* Aim of the exercise: Which lines of the records contain the word "This"? Show each of them.

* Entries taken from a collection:

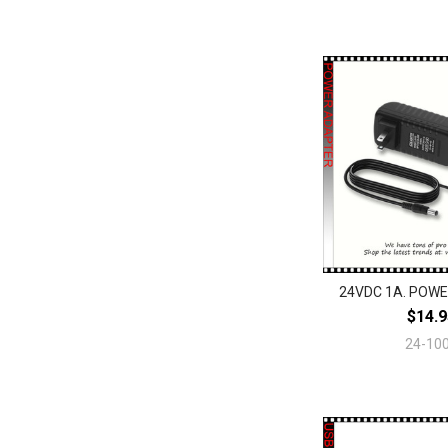
24VDC 1A. POW
$14.9
24-10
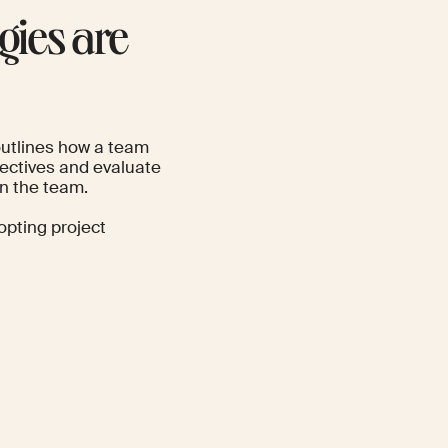
ies are
outlines how a team
bjectives and evaluate
in the team.
opting project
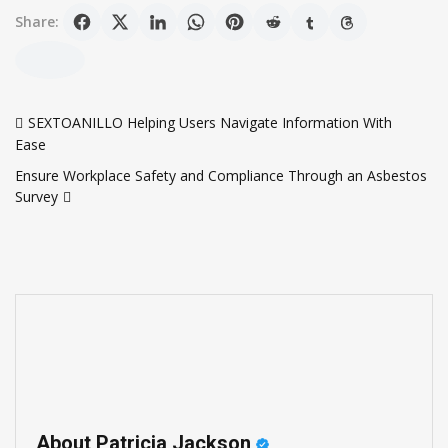
Share:
Post
SEXTOANILLO Helping Users Navigate Information With
navigation
Ease
Ensure Workplace Safety and Compliance Through an Asbestos
Survey
About Patricia Jackson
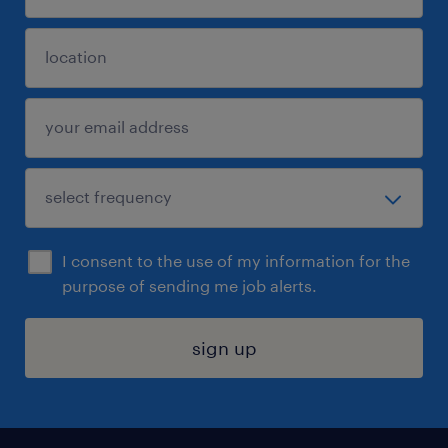
I consent to the use of my information for the
purpose of sending me job alerts.
sign up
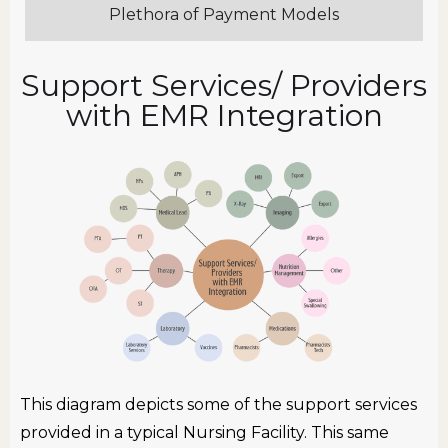
Plethora of Payment Models
Support Services/ Providers
with EMR Integration
This diagram depicts some of the support services
provided in a typical Nursing Facility. This same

* Exercise response:
This diagram depicts some of the support services
provided in a typical Nursing Facility. This same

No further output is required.